III. BENCHMARK SYNTHESIS DETAILS
We now describe the details of our current framework. There are two major steps in the method: profiling a real workload and generating a synthetic benchmark clone.
A. Profiling
The profiling step can be implemented in a functional simulator or in a binary instrumenation tool, such as Pin [11] as we do in our framework. The profiler collects a number of characteristics.
1) Statistical Flow Graph with Loop annotation (SFGL):
The central structure in the statistical profile is the SFGL which captures a program's control flow behavior in a statistical manner. Figure 2 (a) shows an example. The nodes represent basic blocks and the edges represent control flow transitions. Each node is annotated with a basic block's execution frequency, and each edge is annotated with transition probabilities between nodes. The SFGL also identifies the loops along with the number of iterations that each loop executes.
For each instruction in each basic block we also record its instruction type. We consider a number of instruction types such as addition, subtraction, multiply, divide, etc., and we make a distinction between integer and floating-point instructions. We also keep track of the instruction's input operands (constant, register, memory) and output operand (register or memory).

- _AIM OF THE EXERCISE_: Reproduce the passage of the benchmark synthesis text word for word, starting with "1) Statistical Flow" and going on through "each loop executes.".

- _INPUT DATA_:
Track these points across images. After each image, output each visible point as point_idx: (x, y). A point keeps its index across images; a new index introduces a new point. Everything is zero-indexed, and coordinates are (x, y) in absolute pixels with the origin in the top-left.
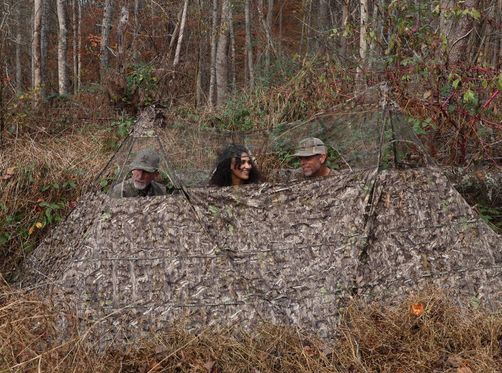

- _EXERCISE SOLUTION_:
1) Statistical Flow Graph with Loop annotation (SFGL):
The central structure in the statistical profile is the SFGL which captures a program's control flow behavior in a statistical manner. Figure 2 (a) shows an example. The nodes represent basic blocks and the edges represent control flow transitions. Each node is annotated with a basic block's execution frequency, and each edge is annotated with transition probabilities between nodes. The SFGL also identifies the loops along with the number of iterations that each loop executes.